Marjolein has been part of ICEHOTEL since 2001. In her day job, she works as a stylist for high-fashion magazines like
Vogue
. Years ago, while on a shoot at the ICEHOTEL, she saw someone build a chair of ice and said to herself: “I have to do this! You want a chair? Carve one! You want a chandelier? Make it!” At ICEHOTEL, she isn’t stuck rearranging the same old props. The possibilities are endless. Creativity. Creation. Poof. Like magic. “Everyone turns into a child here,” Marjolein says, as she slips a metal planer across clear-as-glass ice slabs. “They want to laugh. They want to touch the ice.”

They want to
feel.

It’s a tendency I’ve seen for myself. I spent my first hour here sitting on a bench near the entrance to the hotel, which is really more of a village of warm huts orbiting the main ice building. The path leading into the heart of the compound is lined with aquamarine ice columns. The one closest to the entrance has an edge that’s melted. At first, I thought the indentation was due to its position in the sun. But then I watched a young boy run to it, rubbing his hand along its side. Then, I saw a grown man take off his glove to press his skin against it, and I realized that the hard edge had been worn away by the hands of hopeful pilgrims. It has become a point of connection like St. Peter’s bronze foot in the Vatican, like the belly of a Buddha statue rubbed for luck. The ice here is no more miraculous than ice anywhere. But its status as a symbol serves to remind visitors that the elements and their mysteries are worthy of reverence.

“Something happened to me here,” Marjolein says, slowing her work. “I live in the Netherlands and we have a lot of ice, but I don’t know if I’d ever really seen it before. Now, I look at ice and see if it is soft or hard. I notice things.”
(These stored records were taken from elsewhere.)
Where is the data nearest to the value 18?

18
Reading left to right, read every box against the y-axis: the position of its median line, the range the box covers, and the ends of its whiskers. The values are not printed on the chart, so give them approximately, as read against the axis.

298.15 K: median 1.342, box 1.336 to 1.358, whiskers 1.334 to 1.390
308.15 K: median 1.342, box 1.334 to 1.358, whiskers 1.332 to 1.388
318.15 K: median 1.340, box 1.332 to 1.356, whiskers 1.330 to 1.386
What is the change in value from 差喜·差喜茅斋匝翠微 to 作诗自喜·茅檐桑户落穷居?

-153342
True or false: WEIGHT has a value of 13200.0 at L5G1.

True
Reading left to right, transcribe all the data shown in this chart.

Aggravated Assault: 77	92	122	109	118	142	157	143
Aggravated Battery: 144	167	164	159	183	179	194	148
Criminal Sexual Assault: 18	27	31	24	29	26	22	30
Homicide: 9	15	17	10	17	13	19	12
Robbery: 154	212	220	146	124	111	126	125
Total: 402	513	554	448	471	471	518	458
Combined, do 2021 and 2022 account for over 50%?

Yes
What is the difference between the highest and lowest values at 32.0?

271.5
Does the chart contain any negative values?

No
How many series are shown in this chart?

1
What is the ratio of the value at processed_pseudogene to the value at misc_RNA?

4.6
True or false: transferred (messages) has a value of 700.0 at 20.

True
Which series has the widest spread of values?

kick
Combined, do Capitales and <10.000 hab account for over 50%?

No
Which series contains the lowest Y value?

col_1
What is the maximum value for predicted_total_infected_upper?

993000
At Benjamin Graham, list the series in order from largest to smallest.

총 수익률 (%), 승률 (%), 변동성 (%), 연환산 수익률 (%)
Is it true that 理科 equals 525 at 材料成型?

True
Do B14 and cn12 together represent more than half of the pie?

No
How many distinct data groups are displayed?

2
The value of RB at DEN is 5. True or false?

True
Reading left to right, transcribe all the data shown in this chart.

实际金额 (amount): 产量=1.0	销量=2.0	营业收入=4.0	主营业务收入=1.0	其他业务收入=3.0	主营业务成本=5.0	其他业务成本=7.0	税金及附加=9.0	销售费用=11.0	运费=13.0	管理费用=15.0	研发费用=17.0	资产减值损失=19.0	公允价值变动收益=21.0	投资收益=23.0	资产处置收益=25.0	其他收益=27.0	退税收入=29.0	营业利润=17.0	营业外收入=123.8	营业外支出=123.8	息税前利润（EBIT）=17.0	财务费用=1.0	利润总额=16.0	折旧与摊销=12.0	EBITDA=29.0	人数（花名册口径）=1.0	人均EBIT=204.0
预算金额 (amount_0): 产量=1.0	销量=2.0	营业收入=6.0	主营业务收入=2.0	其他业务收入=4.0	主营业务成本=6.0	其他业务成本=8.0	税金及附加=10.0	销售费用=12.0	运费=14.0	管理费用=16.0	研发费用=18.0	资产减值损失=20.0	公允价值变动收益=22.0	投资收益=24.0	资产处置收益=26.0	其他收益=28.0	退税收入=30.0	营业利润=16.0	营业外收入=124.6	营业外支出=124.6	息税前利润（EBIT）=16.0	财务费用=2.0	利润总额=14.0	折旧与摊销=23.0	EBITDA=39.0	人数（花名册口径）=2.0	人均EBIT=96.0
Marjolein seems to feel about ice the way I’m starting to feel about almost everything. When I tell her I’m on a quest for wonder, that I’m mainly here to experience the northern lights, she says, without pause, as if there’s no other way for me to succeed in this: “You need to talk to James.”

She directs me to follow a path around the hotel to the back work area where forklifts and wooden crates are lined next to walls of snow, saying, “He’ll be wearing an orange hard hat. He is here because of the aurora.” Marjolein leaves it at that. But I have my instructions. Off I go. Past an outdoor ice sculpting class, past a row of red kick sleds, until, finally, I’m behind the hotel.